Bei ausbildungsintegrierenden dualen Studiengängen zahlt der Chef üblicherweise die Ausbildungsvergütung im jeweiligen Ausbildungsberuf (z.B. Kaufmann/frau für Spedition und Logistikdienstleistung). Diese steigt mit den Ausbildungsjahren. Wird die berufliche Ausbildung vor dem Studienende abgeschlossen, wird in einem Vertrag die Anschlussvergütung geregelt. Bei praxisintegrierenden dualen Studiengängen wird die Vergütung in einem Praktikanten- oder Studienvertrag geregelt. Diese kann von Unternehmen zu Unternehmen unterschiedlich hoch sein.

Wie lange wird die Vergütung gezahlt?

In der Regel wird die Vergütung während des gesamten Studiums gezahlt, also auch dann, wenn man an der Hochschule oder Berufsakademie büffelt.

Wer trägt die Studiengebühren?

Die Ausbildungsunternehmen tragen häufig ganz oder teilweise die Studiengebühren, sofern diese von Hochschulen oder Berufsakademien erhoben werden. Manche Unternehmen beteiligen sich manchmal auch finanziell an der Ausstattung der Studiengänge.
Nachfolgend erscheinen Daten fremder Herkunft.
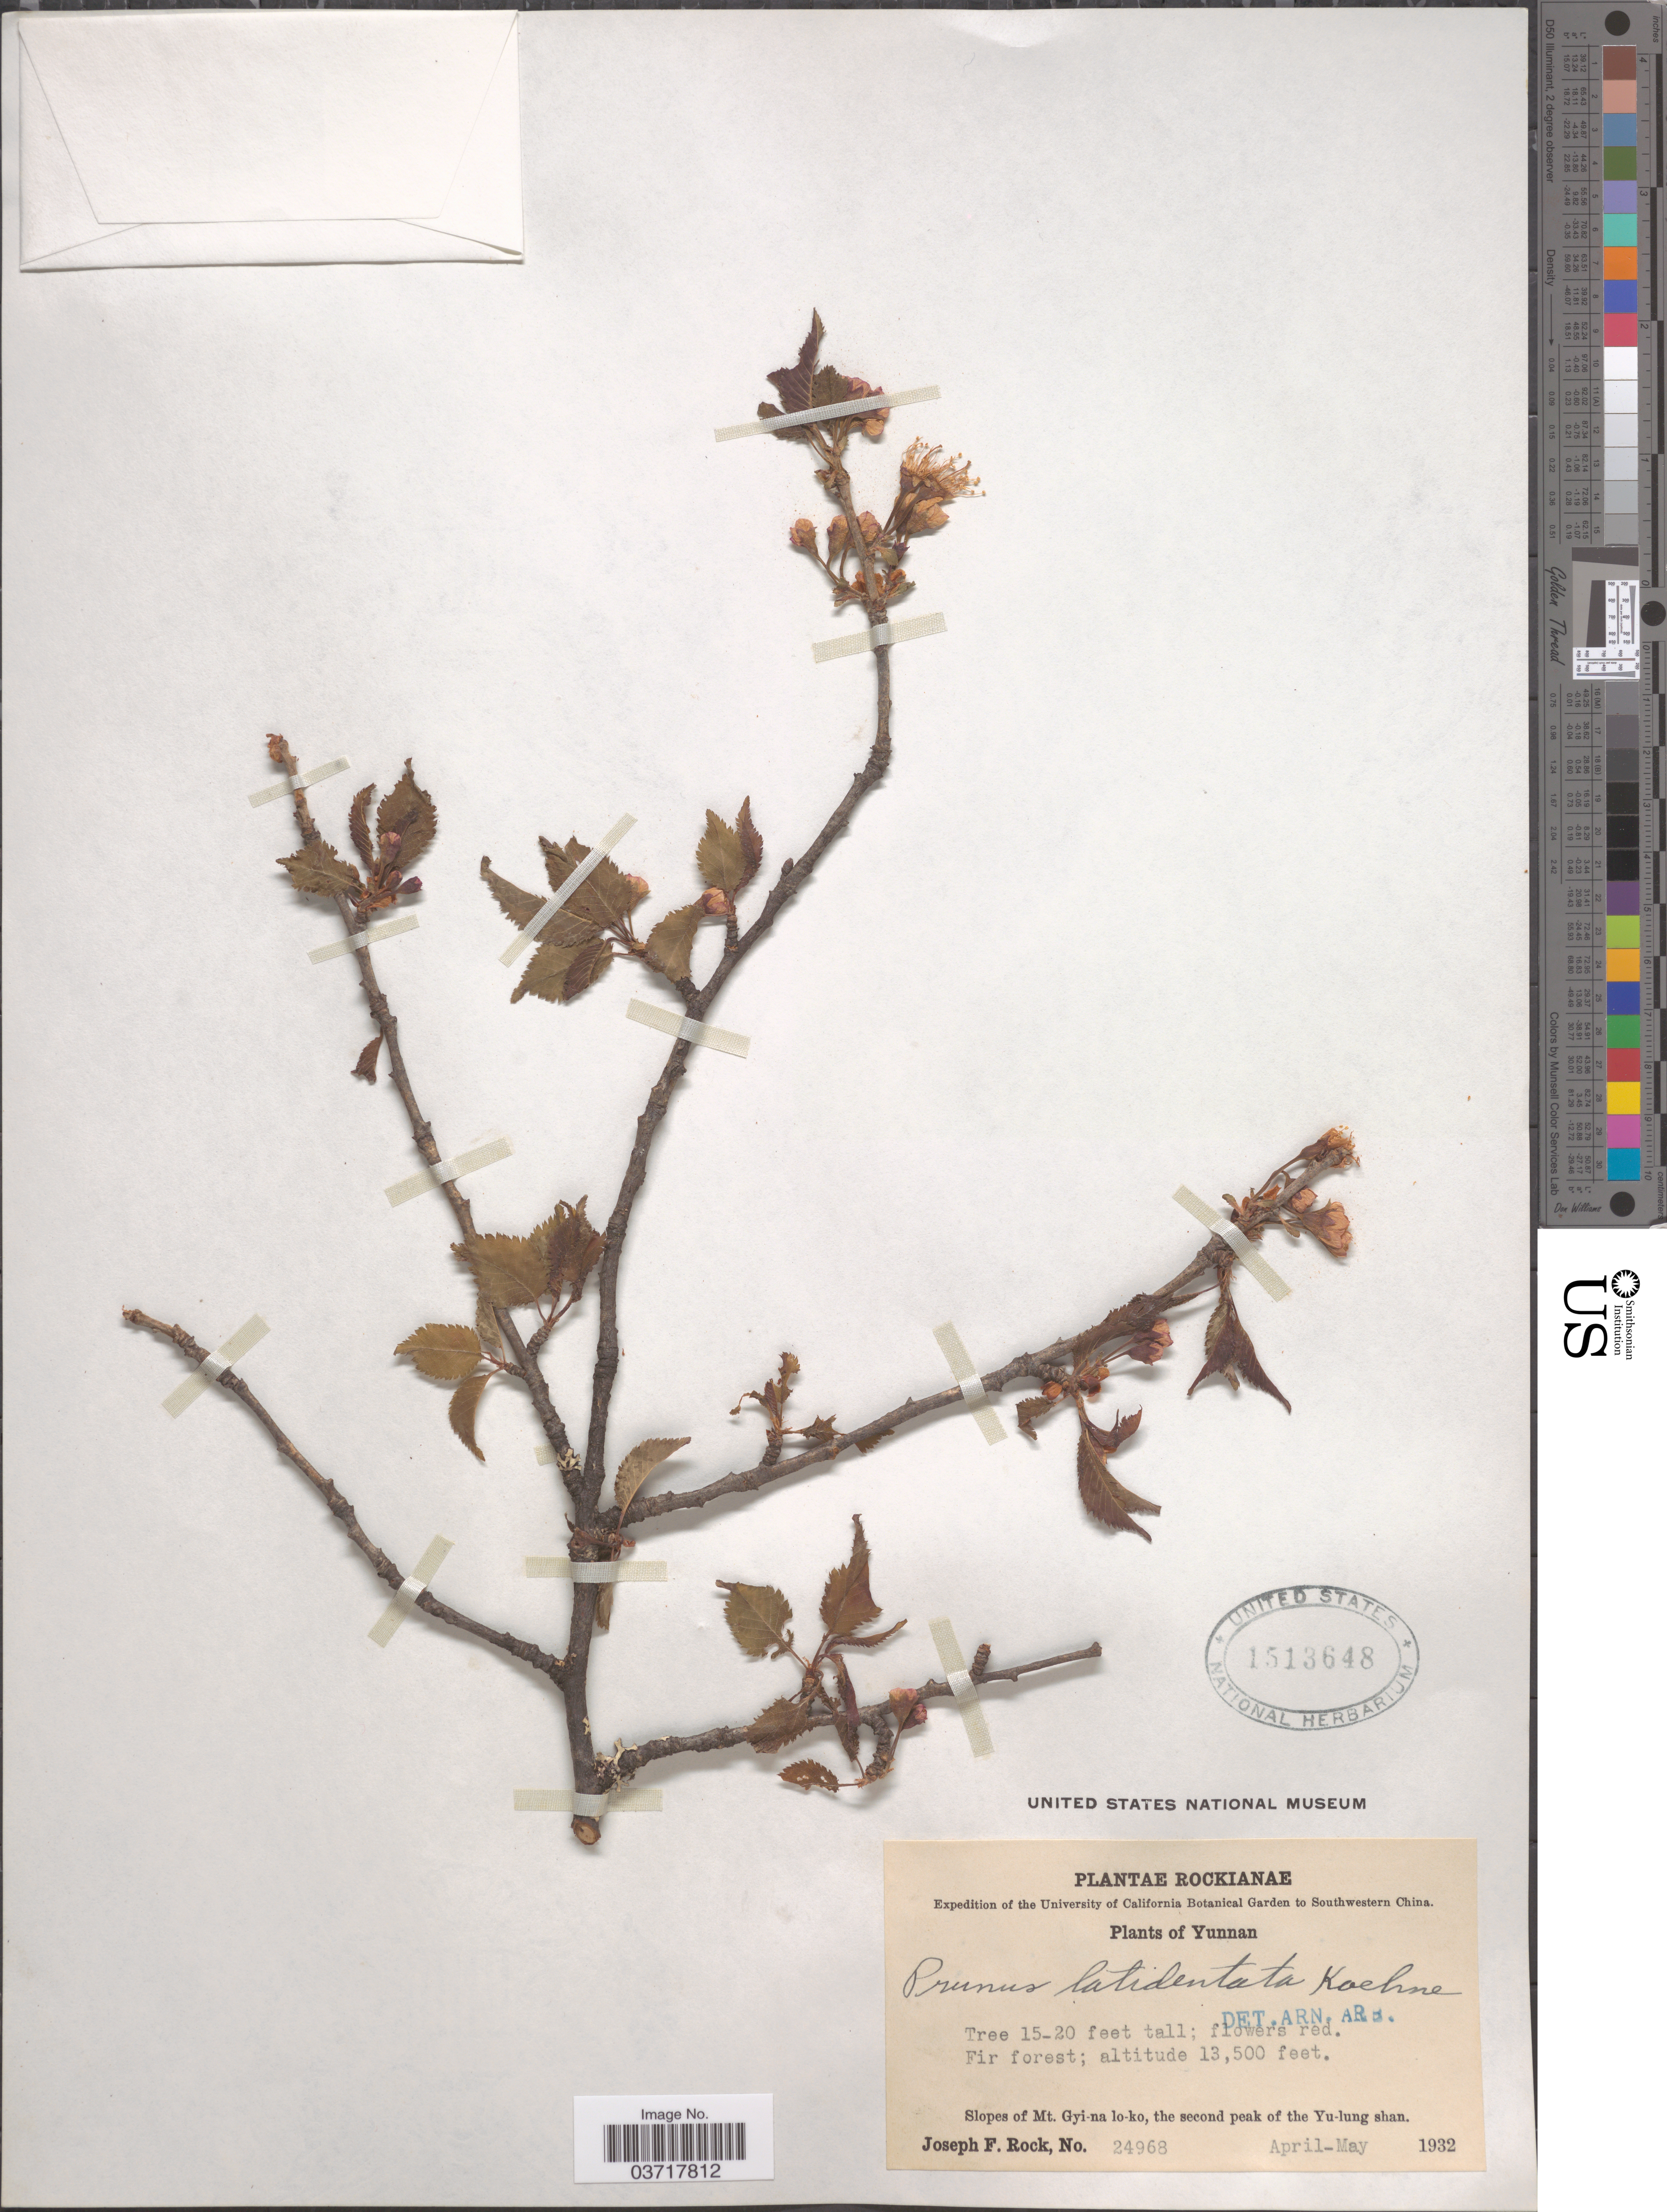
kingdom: Plantae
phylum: Tracheophyta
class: Magnoliopsida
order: Rosales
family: Rosaceae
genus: Prunus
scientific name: Prunus latidentata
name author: Koehne in Sarg.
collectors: J. F. Rock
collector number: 24968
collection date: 1932-04/1932-05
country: China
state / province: Yunnan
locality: Southwestern China. Slopes of Mt. Gyi-na lo-ko, the second peak of the Yu-lung shan.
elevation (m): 4115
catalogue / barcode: US 1513648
Und wenn die Ausbildungsvergütung nicht reicht?

Sollte der Verdienst nicht reichen, kann man BAföG beantragen. Allerdings wird die Ausbildungsvergütung als Einkommen angerechnet. Achtung: Nicht in allen Bundesländern ist die Ausbildung an einer Berufsakademie BAföG-förderungsfähig, z.B. in Niedersachsen. Hier sind Berufsakademien – z.B. die Hanse Berufsakademie Delmenhorst – so genannte Ausbildungsstätten des tertiären Bereichs, d.h., sie sind weder Schule nach Schulrecht noch Hochschule nach Hochschulrecht. Und damit fallen sie ncht unter das Bundesausbildungsförderungsgesetz (BAföG).

Fazit

Mit der Ausbildungsvergütung kann man während des dualen Studiums keine großen Sprünge machen. Das können andere Auszubildende oder Studierende aber auch nicht. Dennoch ist man als dual Studierender privilegiert, da man am Ende der Ausbildung keine oder nur geringe BAföG-Schulden hat.